On Mon, 19 Apr 2010 14:48:20 -0800, John R. Carroll wrote:

Trading derivatives on an open exchange would cause the market to
work appropriately.
You'd be able to see the Goldman divisions operating in real time.
Investors aren't stupid, they just can't see in the dark.
Transparency is the key. The CFMA of 2000 turned out the lights.
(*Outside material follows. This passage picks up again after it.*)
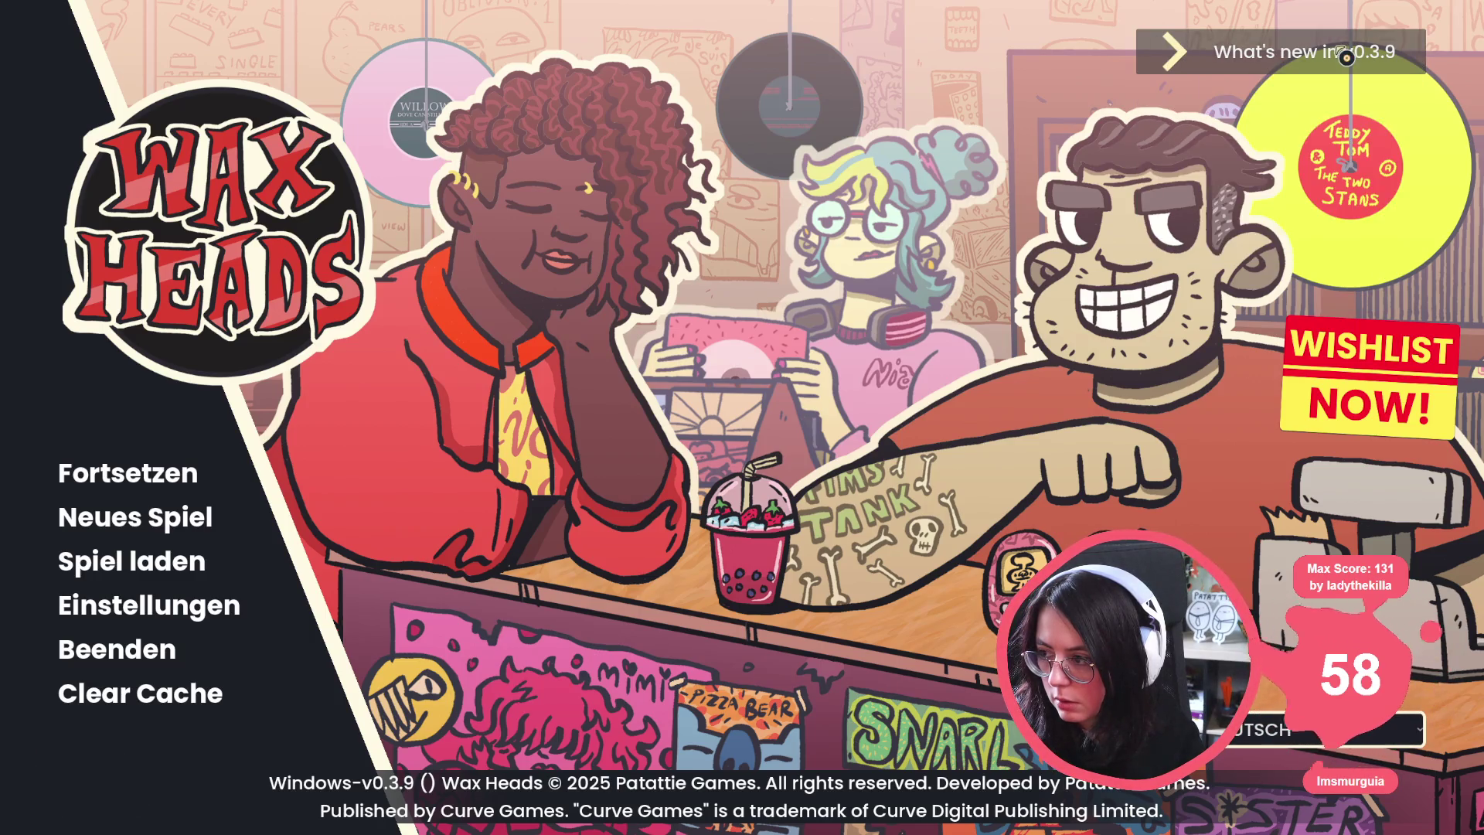
Switch the language through English, Français, Português Brasileiro, English and Español, ending on Français.
click(1314, 729)
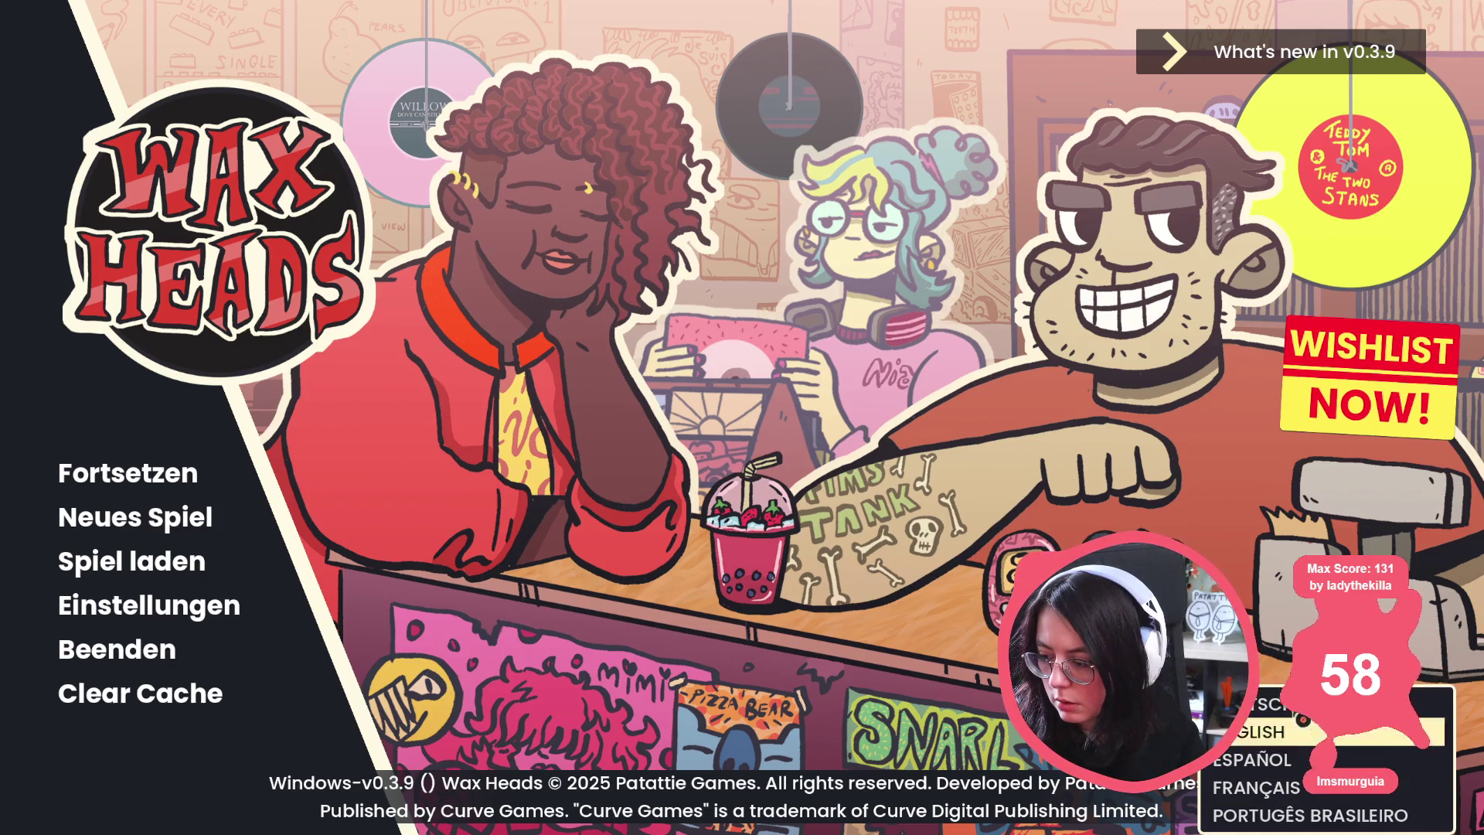
click(1292, 734)
click(1294, 735)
Agreed, even with transparency it may be hard to compete with them.
Do you know that major stock exchanges sell co-location space in
their computer enters, which gives big players who can afford it a,
say, 1ms latency to the transaction stream instead of 1 s that
everybody else sees? Remember the Russian guy who was arrested for
stealing computer code from Goldman Sachs

http://www.wired.com/threatlevel/2009/07/aleynikov/

He was doing this kind of thing. No wonder GS went ballistic, and
FBI obliged.

Warren Buffet has $63 Billion of CDO's. He is asking for the
existing contracts to still be traded off exchange. Well we are for
the law, just exempt us. Nice.


What Buffet is asking is that the rules not be changed retroactively,
on existing contracts. In other words, he is asking Congress not to
make ex post facto laws. If Congress refuses, there will be a
Supreme Court case asking that the constitutional prohibition against
ex post facto laws be enforced.


There won't be a court challenge.
There is no reason Congress can't now impose exchange trading conditions and
if Buffet is concerned, he can dump his position before the law takes
effect. " ex post facto" would only come into play if there was a
requirement now to disclose prior trading activity to the public beyond what
had been required. From what I've seen and read, there is no such condition
in the works and even the old law had settlement and disclosure deadlines
which were just ignored because the requirement was unenforceable. CFMA 2000
specifically prohibited requests for info and if you are denied knoweledge
of specific trades, you can't really claim a failure to disclose because
you'd be claiming a failure to disclose something that was specifically
beyond your ability to know about or inquire after.


Ex post facto (in other words) was one of Buffet's arguments. We shall see.